Restate the entries below exactly. Images are not part of the copy.

### PROVIDED RECORDS
....

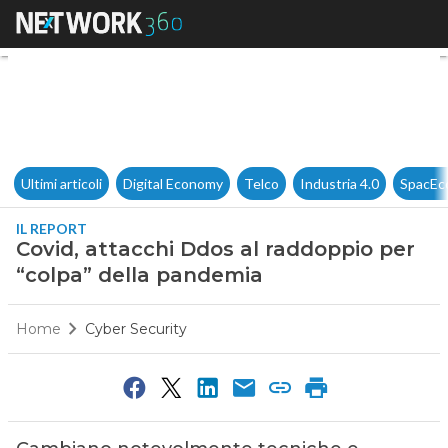
Covid, attacchi Ddos al raddo
Ultimi articoli
Digital Economy
Telco
Industria 4.0
SpacEc
IL REPORT
Covid, attacchi Ddos al raddoppio per
“colpa” della pandemia
Home
Cyber Security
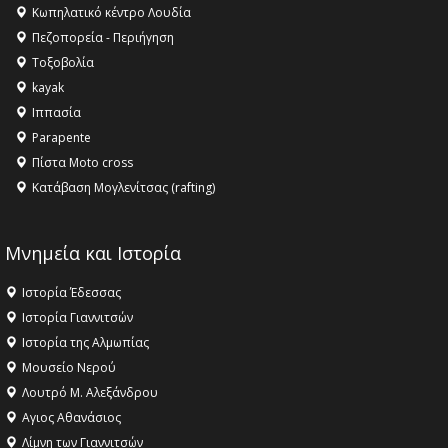
Κληρονομιάς της UNESCO – Ομόφωνη η απόφαση Ο
Κωπηλατικό κέντρο Λουδία
Όλυμπος αναγνωρίστηκε ως φυσικό και πολιτιστικό
Πεζοπορεία - Περιήγηση
αγαθό εξέχουσας οικουμενικής αξίας για την
Τοξοβολία
ανθρωπότητα
kayak
16:18 -
ΕΝΟΡΙΑΚΕΣ ΚΑΛΟΚΑΙΡΙΝΕΣ ΔΡΑΣΕΙΣ ΓΙΑ ΠΑΙΔΙΑ
Ιππασία
ΣΤΗΝ ΕΔΕΣΣΑ
Parapente
Πίστα Moto cross
Κατάβαση Μογλενίτσας (rafting)
Μνημεία και Ιστορία
Ιστορία Έδεσσας
Ιστορία Γιαννιτσών
Ιστορία της Αλμωπίας
Μουσείο Νερού
Λουτρό Μ. Αλεξάνδρου
Αγιος Αθανάσιος
Λίμνη των Γιαννιτσών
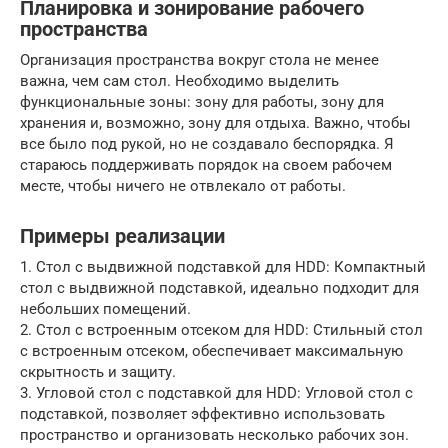
Планировка и зонирование рабочего
пространства
Организация пространства вокруг стола не менее
важна, чем сам стол. Необходимо выделить
функциональные зоны: зону для работы, зону для
хранения и, возможно, зону для отдыха. Важно, чтобы
все было под рукой, но не создавало беспорядка. Я
стараюсь поддерживать порядок на своем рабочем
месте, чтобы ничего не отвлекало от работы.
Примеры реализации
1. Стол с выдвижной подставкой для HDD: Компактный
стол с выдвижной подставкой, идеально подходит для
небольших помещений.
2. Стол с встроенным отсеком для HDD: Стильный стол
с встроенным отсеком, обеспечивает максимальную
скрытность и защиту.
3. Угловой стол с подставкой для HDD: Угловой стол с
подставкой, позволяет эффективно использовать
пространство и организовать несколько рабочих зон.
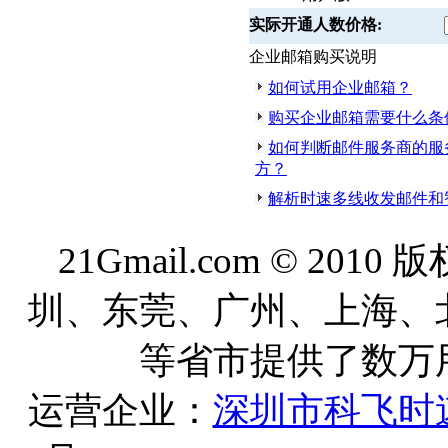
实际开通人数价格:
企业邮箱购买说明
如何试用企业邮箱？
购买企业邮箱需要什么条
如何判断邮件服务商的服
方？
解析时速多线收发邮件和
21Gmail.com © 20
圳、东莞、广州、上海、
等省市提供了数万
运营企业：
深圳市科飞时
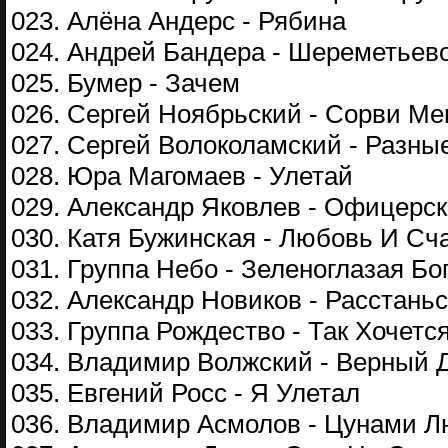
023. Алёна Андерс - Рябина
024. Андрей Бандера - Шереметьев
025. Бумер - Зачем
026. Сергей Ноябрьский - Сорви Ме
027. Сергей Волоколамский - Разн
028. Юра Магомаев - Улетай
029. Александр Яковлев - Офицерс
030. Катя Бужинская - Любовь И Сч
031. Группа Небо - Зеленоглазая Бо
032. Александр Новиков - Расстань
033. Группа Рождество - Так Хочетс
034. Владимир Волжский - Верный 
035. Евгений Росс - Я Улетал
036. Владимир Асмолов - Цунами 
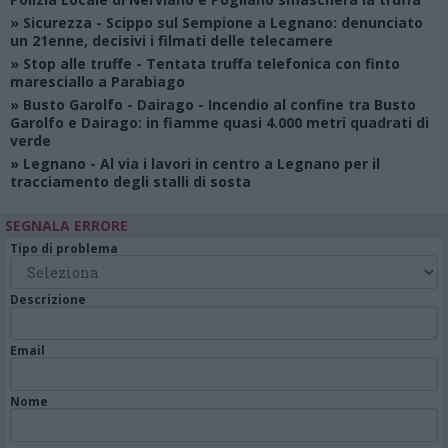
»
Sicurezza
- Scippo sul Sempione a Legnano: denunciato
un 21enne, decisivi i filmati delle telecamere
»
Stop alle truffe
- Tentata truffa telefonica con finto
maresciallo a Parabiago
»
Busto Garolfo - Dairago
- Incendio al confine tra Busto
Garolfo e Dairago: in fiamme quasi 4.000 metri quadrati di
verde
»
Legnano
- Al via i lavori in centro a Legnano per il
tracciamento degli stalli di sosta
SEGNALA ERRORE
Tipo di problema
Descrizione
Email
Nome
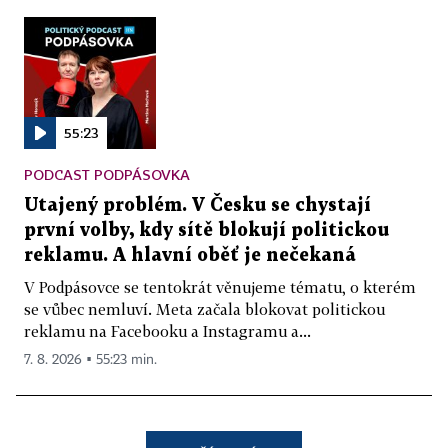
55:23
PODCAST PODPÁSOVKA
Utajený problém. V Česku se chystají
první volby, kdy sítě blokují politickou
reklamu. A hlavní oběť je nečekaná
V Podpásovce se tentokrát věnujeme tématu, o kterém
se vůbec nemluví. Meta začala blokovat politickou
reklamu na Facebooku a Instagramu a...
7. 8. 2026 ▪ 55:23 min.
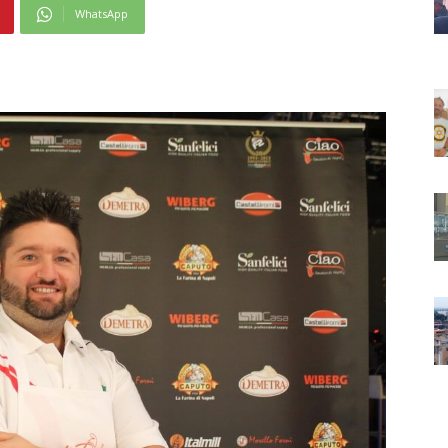
WhatsApp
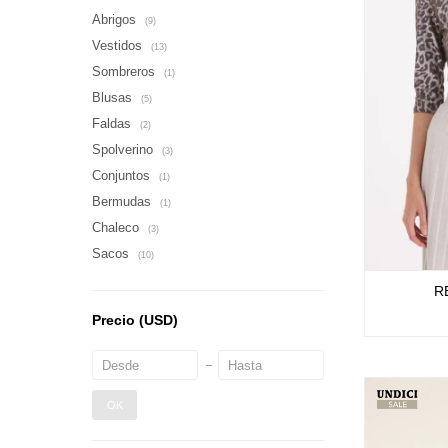
Abrigos
(9)
Vestidos
(13)
Sombreros
(1)
Blusas
(5)
Faldas
(2)
Spolverino
(3)
Conjuntos
(1)
Bermudas
(1)
Chaleco
(3)
Sacos
(10)
R
Precio
(USD)
OK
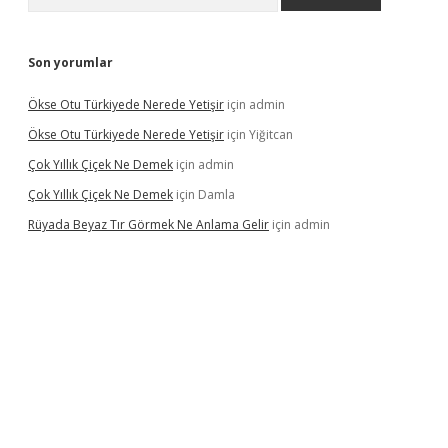
Son yorumlar
Ökse Otu Türkiyede Nerede Yetişir
için
admin
Ökse Otu Türkiyede Nerede Yetişir
için
Yiğitcan
Çok Yıllık Çiçek Ne Demek
için
admin
Çok Yıllık Çiçek Ne Demek
için
Damla
Rüyada Beyaz Tır Görmek Ne Anlama Gelir
için
admin
ino giriş
www.betexper.xyz/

....

### RESULT FOR THIS TASK
Covid, attacchi Ddos al raddo
Ultimi articoli
Digital Economy
Telco
Industria 4.0
SpacEc
IL REPORT
Covid, attacchi Ddos al raddoppio per
“colpa” della pandemia
Home
Cyber Security
Κληρονομιάς της UNESCO – Ομόφωνη η απόφαση Ο
Κωπηλατικό κέντρο Λουδία
Όλυμπος αναγνωρίστηκε ως φυσικό και πολιτιστικό
Πεζοπορεία - Περιήγηση
αγαθό εξέχουσας οικουμενικής αξίας για την
Τοξοβολία
ανθρωπότητα
kayak
16:18 -
ΕΝΟΡΙΑΚΕΣ ΚΑΛΟΚΑΙΡΙΝΕΣ ΔΡΑΣΕΙΣ ΓΙΑ ΠΑΙΔΙΑ
Ιππασία
ΣΤΗΝ ΕΔΕΣΣΑ
Parapente
Πίστα Moto cross
Κατάβαση Μογλενίτσας (rafting)
Μνημεία και Ιστορία
Ιστορία Έδεσσας
Ιστορία Γιαννιτσών
Ιστορία της Αλμωπίας
Μουσείο Νερού
Λουτρό Μ. Αλεξάνδρου
Αγιος Αθανάσιος
Λίμνη των Γιαννιτσών
Планировка и зонирование рабочего
пространства
Организация пространства вокруг стола не менее
важна, чем сам стол. Необходимо выделить
функциональные зоны: зону для работы, зону для
хранения и, возможно, зону для отдыха. Важно, чтобы
все было под рукой, но не создавало беспорядка. Я
стараюсь поддерживать порядок на своем рабочем
месте, чтобы ничего не отвлекало от работы.
Примеры реализации
1. Стол с выдвижной подставкой для HDD: Компактный
стол с выдвижной подставкой, идеально подходит для
небольших помещений.
2. Стол с встроенным отсеком для HDD: Стильный стол
с встроенным отсеком, обеспечивает максимальную
скрытность и защиту.
3. Угловой стол с подставкой для HDD: Угловой стол с
подставкой, позволяет эффективно использовать
пространство и организовать несколько рабочих зон.
实际开通人数价格:
企业邮箱购买说明
如何试用企业邮箱？
购买企业邮箱需要什么条
如何判断邮件服务商的服
方？
解析时速多线收发邮件和
21Gmail.com © 20
圳、东莞、广州、上海、
等省市提供了数万
运营企业：
深圳市科飞时
023. Алёна Андерс - Рябина
024. Андрей Бандера - Шереметьев
025. Бумер - Зачем
026. Сергей Ноябрьский - Сорви Ме
027. Сергей Волоколамский - Разн
028. Юра Магомаев - Улетай
029. Александр Яковлев - Офицерс
030. Катя Бужинская - Любовь И Сч
031. Группа Небо - Зеленоглазая Бо
032. Александр Новиков - Расстань
033. Группа Рождество - Так Хочетс
034. Владимир Волжский - Верный 
035. Евгений Росс - Я Улетал
036. Владимир Асмолов - Цунами 
»
Sicurezza
- Scippo sul Sempione a Legnano: denunciato
un 21enne, decisivi i filmati delle telecamere
»
Stop alle truffe
- Tentata truffa telefonica con finto
maresciallo a Parabiago
»
Busto Garolfo - Dairago
- Incendio al confine tra Busto
Garolfo e Dairago: in fiamme quasi 4.000 metri quadrati di
verde
»
Legnano
- Al via i lavori in centro a Legnano per il
tracciamento degli stalli di sosta
SEGNALA ERRORE
Tipo di problema
Descrizione
Email
Nome
55:23
PODCAST PODPÁSOVKA
Utajený problém. V Česku se chystají
první volby, kdy sítě blokují politickou
reklamu. A hlavní oběť je nečekaná
V Podpásovce se tentokrát věnujeme tématu, o kterém
se vůbec nemluví. Meta začala blokovat politickou
reklamu na Facebooku a Instagramu a...
7. 8. 2026 ▪ 55:23 min.
WhatsApp
Abrigos
(9)
Vestidos
(13)
Sombreros
(1)
Blusas
(5)
Faldas
(2)
Spolverino
(3)
Conjuntos
(1)
Bermudas
(1)
Chaleco
(3)
Sacos
(10)
R
Precio
(USD)
OK
Son yorumlar
Ökse Otu Türkiyede Nerede Yetişir
için
admin
Ökse Otu Türkiyede Nerede Yetişir
için
Yiğitcan
Çok Yıllık Çiçek Ne Demek
için
admin
Çok Yıllık Çiçek Ne Demek
için
Damla
Rüyada Beyaz Tır Görmek Ne Anlama Gelir
için
admin
ino giriş
www.betexper.xyz/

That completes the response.